On the first day of joining a new school in Delhi, just after migration, I accidently bumped into my Kashmiri friend during the morning assembly. Unmindful of our environment, we started chatting in Kashmiri. We almost immediately felt unleashed and our decibels increased.  Soon a ninth grader tapped my shoulder and asked with bewilderment, “So, what language are you talking in?”  My lost-n-found friend jumped in to answer, “Oh! This is Russian language. And this is also our secret language.”
I frowned for a minute at my friends…excuse me, when did we become Russians? Whereas the ninth grader behind me grinned and said, “Yes. No wonder. You look like one too.”  Me and my friend exchanged smiles, patting ourselves for our smart way of dealing with the cantankerous school senior. Well, that was also our way of coping with the mid-year admission into schools after migration; where no one liked us and where it was man-eat-man competition for sports, studies and extra-curricular. A light moment can sometimes cool the heat of the steam.
Probably, we can be the best  references to make the students of Sociology understand the “Survival of the Fittest”, phase which was coined by Mr Herbert Spencer, a leading Sociologist. We are surviving because we want to.  In this attempt to fit in our new environs, we have been successful in making our lives more optimistic, happy-go-lucky and up-beat.
What else would explain the innumerable songs we sing and dance on for merriment and chortle at our minuscule worries – songs in which we talk about Bengashi’s chowk, Bengashi’s Hindi conversations in colloquial Kashmiri, matador’s which keep shuttling between Muthi-Bohri-Bantalab, Bengashi’s conversation with the gardener in Hindi with a slang of Kashmiri or the prolonged “ed” sound we end most of the past tense words of English language.  I take immense pride in being a Kashmiri and love the way we find joy in every little conversation which is bundled with love.
These high spirited souls in our community are across age.  A friend of mine called over her friend to her place for dinner and as the case would be, her grandmother insisted on serving a fourth helping to the guest with a life threat – I will die if you don’t eat this piece of mutton.
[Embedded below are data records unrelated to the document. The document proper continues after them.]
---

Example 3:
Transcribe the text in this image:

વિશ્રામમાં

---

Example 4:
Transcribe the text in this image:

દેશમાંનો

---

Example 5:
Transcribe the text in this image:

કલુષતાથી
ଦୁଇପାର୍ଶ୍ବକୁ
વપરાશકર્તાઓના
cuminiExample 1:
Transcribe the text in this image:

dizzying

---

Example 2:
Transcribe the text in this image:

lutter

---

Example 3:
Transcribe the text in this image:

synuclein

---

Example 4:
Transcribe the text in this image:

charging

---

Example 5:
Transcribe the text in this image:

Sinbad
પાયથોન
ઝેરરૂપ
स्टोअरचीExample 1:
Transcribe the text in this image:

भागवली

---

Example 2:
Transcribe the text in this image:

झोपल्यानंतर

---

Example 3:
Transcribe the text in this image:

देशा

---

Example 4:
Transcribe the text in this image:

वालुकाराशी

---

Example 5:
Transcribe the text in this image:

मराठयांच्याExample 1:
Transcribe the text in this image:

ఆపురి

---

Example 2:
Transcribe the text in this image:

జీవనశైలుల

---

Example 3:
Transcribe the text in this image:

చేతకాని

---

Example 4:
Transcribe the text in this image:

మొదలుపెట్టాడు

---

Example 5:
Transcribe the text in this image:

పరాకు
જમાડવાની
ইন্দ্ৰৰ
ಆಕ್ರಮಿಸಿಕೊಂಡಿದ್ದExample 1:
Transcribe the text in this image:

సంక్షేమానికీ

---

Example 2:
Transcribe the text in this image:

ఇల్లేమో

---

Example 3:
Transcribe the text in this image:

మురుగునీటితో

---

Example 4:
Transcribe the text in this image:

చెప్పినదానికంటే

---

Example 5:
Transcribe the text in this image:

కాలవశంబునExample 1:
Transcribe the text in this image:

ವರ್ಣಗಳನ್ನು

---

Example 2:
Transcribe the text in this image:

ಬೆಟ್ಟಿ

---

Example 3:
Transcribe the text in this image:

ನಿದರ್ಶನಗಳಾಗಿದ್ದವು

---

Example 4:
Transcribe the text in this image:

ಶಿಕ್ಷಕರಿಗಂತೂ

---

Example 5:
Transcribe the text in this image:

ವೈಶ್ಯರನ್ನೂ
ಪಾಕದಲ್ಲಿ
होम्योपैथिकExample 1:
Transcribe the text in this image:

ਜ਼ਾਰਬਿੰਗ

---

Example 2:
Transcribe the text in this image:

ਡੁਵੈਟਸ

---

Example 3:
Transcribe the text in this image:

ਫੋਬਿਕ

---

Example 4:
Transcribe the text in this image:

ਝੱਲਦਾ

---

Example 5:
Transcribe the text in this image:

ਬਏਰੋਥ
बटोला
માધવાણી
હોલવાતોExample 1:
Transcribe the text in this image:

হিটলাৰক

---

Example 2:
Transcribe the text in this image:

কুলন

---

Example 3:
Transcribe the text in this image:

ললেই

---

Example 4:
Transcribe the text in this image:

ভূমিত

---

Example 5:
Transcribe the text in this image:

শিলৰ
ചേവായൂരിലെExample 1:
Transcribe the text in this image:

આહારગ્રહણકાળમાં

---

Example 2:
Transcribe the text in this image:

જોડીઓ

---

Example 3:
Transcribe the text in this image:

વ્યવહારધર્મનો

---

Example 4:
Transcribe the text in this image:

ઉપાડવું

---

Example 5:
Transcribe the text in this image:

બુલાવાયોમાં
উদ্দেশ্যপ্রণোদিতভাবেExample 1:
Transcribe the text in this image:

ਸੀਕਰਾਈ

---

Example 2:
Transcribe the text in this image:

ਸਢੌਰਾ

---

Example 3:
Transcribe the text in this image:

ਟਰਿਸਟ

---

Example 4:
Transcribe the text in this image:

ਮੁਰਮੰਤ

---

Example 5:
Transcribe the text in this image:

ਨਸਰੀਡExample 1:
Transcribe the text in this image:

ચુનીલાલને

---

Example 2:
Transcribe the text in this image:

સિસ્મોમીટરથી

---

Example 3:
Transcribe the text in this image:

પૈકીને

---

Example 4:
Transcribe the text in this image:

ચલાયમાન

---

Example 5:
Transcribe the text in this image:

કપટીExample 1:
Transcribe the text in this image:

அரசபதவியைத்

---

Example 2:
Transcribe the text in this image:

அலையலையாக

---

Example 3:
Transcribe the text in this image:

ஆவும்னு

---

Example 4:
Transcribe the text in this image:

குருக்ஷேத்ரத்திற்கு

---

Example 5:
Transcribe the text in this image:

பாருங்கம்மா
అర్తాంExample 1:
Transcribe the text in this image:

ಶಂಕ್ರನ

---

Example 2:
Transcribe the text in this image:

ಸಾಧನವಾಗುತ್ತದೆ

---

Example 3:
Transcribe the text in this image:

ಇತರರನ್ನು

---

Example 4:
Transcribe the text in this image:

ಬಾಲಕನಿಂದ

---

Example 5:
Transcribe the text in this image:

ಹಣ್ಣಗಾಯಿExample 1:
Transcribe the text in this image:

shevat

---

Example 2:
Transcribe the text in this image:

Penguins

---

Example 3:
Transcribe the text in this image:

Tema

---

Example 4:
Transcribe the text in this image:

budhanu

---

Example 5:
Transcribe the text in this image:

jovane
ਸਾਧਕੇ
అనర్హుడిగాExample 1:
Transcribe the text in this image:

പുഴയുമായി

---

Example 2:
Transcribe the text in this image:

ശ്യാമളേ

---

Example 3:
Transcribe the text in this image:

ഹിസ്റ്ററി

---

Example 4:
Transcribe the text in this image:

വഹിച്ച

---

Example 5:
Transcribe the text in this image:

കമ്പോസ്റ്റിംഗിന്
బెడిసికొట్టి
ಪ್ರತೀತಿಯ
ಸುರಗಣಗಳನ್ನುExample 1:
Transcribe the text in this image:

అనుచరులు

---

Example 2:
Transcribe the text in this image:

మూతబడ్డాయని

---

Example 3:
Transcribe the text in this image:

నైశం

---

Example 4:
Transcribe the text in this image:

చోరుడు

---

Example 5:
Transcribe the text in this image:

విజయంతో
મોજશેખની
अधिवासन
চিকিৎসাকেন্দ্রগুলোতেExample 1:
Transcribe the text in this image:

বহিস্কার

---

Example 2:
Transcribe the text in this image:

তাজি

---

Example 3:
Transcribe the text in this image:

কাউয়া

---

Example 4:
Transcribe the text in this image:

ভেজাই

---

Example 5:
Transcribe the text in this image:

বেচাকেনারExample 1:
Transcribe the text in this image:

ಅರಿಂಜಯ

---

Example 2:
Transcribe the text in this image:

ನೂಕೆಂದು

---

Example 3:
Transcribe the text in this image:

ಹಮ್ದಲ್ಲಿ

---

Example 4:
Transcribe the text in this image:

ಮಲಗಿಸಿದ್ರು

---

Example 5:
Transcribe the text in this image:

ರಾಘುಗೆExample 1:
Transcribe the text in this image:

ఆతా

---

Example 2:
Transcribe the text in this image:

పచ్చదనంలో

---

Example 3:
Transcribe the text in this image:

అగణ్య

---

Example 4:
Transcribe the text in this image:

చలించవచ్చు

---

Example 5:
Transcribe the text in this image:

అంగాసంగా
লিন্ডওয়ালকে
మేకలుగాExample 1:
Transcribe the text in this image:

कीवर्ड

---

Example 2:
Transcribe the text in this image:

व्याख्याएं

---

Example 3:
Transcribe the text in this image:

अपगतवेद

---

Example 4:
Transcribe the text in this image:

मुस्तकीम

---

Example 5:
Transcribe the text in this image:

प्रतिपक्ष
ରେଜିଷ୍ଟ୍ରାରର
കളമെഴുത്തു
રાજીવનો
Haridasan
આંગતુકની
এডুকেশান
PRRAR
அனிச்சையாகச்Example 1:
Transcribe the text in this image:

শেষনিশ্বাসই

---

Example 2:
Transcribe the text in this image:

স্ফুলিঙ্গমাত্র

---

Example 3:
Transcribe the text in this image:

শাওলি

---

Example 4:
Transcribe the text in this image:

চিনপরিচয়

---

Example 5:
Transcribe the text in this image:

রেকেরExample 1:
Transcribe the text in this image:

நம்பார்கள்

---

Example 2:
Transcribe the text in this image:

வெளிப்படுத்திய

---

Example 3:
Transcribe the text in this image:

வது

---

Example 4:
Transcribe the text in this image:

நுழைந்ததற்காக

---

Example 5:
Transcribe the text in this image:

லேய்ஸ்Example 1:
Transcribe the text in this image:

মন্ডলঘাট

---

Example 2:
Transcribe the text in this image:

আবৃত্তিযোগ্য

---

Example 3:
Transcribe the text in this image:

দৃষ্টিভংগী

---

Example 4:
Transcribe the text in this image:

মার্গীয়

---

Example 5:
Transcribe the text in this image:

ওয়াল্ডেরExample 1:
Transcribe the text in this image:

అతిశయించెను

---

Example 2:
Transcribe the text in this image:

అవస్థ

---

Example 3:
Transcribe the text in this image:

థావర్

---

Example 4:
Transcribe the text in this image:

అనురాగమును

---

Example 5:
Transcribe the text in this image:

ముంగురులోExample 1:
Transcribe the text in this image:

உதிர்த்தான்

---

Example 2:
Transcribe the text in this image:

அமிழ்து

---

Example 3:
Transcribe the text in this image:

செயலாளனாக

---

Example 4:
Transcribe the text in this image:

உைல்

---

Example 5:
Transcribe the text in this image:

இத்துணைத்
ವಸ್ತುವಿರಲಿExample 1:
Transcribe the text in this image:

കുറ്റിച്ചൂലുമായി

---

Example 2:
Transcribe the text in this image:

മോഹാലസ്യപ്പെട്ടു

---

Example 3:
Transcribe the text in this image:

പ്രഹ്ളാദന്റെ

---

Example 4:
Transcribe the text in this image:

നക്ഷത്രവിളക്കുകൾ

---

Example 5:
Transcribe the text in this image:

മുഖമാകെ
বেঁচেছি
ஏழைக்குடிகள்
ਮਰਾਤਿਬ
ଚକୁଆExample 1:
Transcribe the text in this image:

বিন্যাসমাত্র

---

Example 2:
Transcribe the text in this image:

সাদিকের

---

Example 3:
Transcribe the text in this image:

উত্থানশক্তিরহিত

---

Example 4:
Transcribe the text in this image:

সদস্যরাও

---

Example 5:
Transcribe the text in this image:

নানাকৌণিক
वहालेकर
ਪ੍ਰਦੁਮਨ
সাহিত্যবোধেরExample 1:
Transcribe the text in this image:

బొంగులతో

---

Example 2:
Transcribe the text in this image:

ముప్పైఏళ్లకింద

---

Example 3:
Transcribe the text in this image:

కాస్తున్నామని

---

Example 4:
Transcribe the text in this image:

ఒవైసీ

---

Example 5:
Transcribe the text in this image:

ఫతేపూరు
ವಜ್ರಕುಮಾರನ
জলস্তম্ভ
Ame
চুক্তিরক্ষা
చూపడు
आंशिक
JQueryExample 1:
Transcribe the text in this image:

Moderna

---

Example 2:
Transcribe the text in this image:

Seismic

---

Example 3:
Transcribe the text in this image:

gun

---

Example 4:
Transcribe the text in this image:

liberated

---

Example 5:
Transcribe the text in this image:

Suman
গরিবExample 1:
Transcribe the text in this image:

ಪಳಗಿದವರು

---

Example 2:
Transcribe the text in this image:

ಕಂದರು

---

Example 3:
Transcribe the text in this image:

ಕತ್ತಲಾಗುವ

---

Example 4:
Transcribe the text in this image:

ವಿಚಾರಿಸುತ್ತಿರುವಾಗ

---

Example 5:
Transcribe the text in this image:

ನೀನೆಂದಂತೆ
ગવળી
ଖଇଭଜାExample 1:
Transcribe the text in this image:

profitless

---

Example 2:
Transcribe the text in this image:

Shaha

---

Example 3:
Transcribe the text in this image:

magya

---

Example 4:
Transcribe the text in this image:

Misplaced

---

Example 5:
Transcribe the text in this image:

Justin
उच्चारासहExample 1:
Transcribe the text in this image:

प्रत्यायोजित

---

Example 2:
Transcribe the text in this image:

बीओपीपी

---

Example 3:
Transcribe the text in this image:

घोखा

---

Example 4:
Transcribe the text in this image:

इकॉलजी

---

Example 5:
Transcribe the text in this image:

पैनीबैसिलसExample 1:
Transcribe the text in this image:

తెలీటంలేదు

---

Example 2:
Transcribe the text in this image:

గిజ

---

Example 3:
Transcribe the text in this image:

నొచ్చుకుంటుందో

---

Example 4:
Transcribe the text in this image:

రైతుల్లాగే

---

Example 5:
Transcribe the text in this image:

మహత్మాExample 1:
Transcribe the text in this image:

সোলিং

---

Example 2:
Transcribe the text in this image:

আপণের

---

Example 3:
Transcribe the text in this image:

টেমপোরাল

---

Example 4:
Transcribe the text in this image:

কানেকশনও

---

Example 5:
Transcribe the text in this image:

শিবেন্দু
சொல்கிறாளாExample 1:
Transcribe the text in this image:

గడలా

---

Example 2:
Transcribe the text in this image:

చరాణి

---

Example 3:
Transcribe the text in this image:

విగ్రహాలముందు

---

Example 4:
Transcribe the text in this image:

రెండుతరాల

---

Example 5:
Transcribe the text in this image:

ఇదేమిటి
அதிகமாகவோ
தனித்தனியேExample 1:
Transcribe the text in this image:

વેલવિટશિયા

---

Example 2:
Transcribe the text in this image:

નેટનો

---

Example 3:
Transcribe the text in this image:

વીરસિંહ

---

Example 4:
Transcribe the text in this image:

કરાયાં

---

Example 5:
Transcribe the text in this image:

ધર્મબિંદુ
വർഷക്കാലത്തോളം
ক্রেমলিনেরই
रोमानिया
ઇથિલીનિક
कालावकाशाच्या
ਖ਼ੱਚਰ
The guest ran away thinking the hostess might really do something of that sort. Upon being asked by the granddaughter, the grandmother explained – I am fifth pass, I know the meaning of what I said, just that I did not want you to marry that Punjabi boy.  The granddaughter was once again ROFL. (BTW everyone other than a Kashmiri is Punjabi for us, even if they are Tamil’s, Kannada’s or Gujarati’s).  Keep the million dollar smile on.